On the other side of the spectrum are architectures built around complex instructions. These computers are referred to as complex instruction set computers, or CISC. These machines use instructions that each perform some complex function-for example, a matrix multiply or a complex number manipulation trigonometric function. Each instruction may take numerous machine cycles to perform and may itself be coded in lower-level microcode. Programs written in this type of architecture may be shorter, but may not take any less time and in some cases may even take more time due to their complexity.

2.3.3 Memory-addressing schemes

Just as there are a variety of instruction formats, there are also numerous ways in which to determine the address of an operand from an instruction. Each form of address computation has its benefits in terms of instruction design flexibility. There are six major types of addressing computation schemes found in computers: immediate, direct, index, base, indirect, and two-operand. We will briefly examine these.

Immediate-Immediate addressing is not really an addressing mode into memory; rather, it is an instruction format that directly includes the data to be acted on as part of the instruction. This form of operand access simplifies the instruction execution cycle since no additional fetches are required.

Direct-For direct addressing there is no operand address decoding required. The instruction operand address field contains the physical address of the operand. The control simply places the operand address field into the memory address field and the operand is fetched from memory.

Index-A refinement of direct addressing is indexed addressing. In this form of operand address decoding, the operand address field is added to the contents of a designated register to compute the effective physical address.

Base-Base addressing expands on this concept. A base register contains an address base, which is added to the indexed address to form an effective physical address. This scheme is used in computer systems for addressing and partitioning the memory into segments. When more than one base register is available in an architecture, we can more easily manage partitioned memory for multiple users and systems control software.

Indirect-For this address computation scheme we use the contents of a specified memory location as the effective address. The control fetches the contents of the named memory location and uses this as the memory address register pointer to extract the actual operand.

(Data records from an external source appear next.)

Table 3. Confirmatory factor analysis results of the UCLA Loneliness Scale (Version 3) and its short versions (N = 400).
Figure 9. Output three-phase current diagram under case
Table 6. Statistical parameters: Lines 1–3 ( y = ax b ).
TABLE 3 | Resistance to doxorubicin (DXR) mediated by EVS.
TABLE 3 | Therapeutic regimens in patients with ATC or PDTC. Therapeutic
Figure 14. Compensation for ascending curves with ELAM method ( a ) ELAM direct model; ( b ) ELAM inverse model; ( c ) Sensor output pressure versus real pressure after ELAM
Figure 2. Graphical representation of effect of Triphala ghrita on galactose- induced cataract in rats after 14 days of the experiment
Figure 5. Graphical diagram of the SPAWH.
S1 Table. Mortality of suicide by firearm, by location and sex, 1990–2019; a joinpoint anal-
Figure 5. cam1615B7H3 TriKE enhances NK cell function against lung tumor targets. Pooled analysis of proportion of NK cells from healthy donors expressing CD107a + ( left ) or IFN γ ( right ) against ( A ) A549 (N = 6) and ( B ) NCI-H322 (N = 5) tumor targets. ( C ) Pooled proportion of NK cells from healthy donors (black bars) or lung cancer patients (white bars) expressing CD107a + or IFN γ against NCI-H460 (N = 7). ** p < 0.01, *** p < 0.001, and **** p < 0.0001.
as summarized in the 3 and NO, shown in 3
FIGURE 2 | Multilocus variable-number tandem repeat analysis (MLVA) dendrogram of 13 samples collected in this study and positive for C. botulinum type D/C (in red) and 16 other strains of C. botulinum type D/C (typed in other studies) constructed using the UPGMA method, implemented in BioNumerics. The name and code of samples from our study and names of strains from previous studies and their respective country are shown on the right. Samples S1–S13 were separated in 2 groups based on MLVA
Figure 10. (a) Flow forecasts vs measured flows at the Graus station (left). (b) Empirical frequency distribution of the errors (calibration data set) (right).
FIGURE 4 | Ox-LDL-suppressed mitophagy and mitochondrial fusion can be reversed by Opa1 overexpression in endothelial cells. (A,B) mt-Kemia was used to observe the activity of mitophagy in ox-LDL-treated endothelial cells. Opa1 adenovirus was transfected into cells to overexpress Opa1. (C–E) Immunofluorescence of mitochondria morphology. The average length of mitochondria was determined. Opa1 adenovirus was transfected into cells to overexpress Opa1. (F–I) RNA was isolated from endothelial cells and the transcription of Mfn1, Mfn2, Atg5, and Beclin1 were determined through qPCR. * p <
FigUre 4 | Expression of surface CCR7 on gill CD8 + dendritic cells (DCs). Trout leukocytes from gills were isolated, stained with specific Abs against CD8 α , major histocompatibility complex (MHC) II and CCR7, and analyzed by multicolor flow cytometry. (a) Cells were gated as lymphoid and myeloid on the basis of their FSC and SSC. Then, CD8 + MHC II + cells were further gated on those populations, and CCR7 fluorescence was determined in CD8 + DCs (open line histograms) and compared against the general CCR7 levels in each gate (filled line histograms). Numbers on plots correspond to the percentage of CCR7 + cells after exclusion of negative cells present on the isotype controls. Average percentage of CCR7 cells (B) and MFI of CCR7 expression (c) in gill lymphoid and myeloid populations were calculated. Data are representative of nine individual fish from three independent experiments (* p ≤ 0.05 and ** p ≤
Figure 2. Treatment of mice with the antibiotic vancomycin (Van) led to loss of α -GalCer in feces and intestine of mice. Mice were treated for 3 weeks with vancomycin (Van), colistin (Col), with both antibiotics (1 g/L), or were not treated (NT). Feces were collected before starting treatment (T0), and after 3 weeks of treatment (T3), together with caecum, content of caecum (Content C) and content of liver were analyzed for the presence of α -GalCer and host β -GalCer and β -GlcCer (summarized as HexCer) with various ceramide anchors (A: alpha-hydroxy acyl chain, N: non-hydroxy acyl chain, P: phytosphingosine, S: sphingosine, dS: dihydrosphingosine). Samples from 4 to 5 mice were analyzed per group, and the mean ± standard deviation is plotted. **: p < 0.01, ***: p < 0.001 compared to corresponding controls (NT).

Two-operand addressing-In two-operand addressing any combination of the above schemes could be used together to access multiple operands for an instruction.

2.3.4 Memory architectures

Memory storage can also have an architecture (configuration) that can aid in the storing and fetching of memory contents. Generally a memory is organized as a regular structure, which can be addressed using the memory address register and have data transferred through the memory data register (Figure 2.5). The memory is accessed through the combination of addressing and either drivers or sensors to write or read data from or to the memory data register. Memory structures are built based on the organization of the memory words. The simplest form is a linear two-dimensional structure. Each memory location has a unique word line, which, when energized, gates the N-bit lines' (where N is the size of a data word in the computer) contents into the memory data register.

Figure 2.5: Memory access mechanism.

A second organization is the two-and-a-half-dimension architecture. In this memory structure the memory words are broken up into separate data planes, each consisting of one bit for all memory locations. To access a word the n planes must be energized with the composite X and Y coordinates, which correspond to the wanted memory word. The individual plane drivers gate the proper bit into the memory data register for the addressed memory word. Other data organizations have been derived and we leave it to the interested reader to investigate these.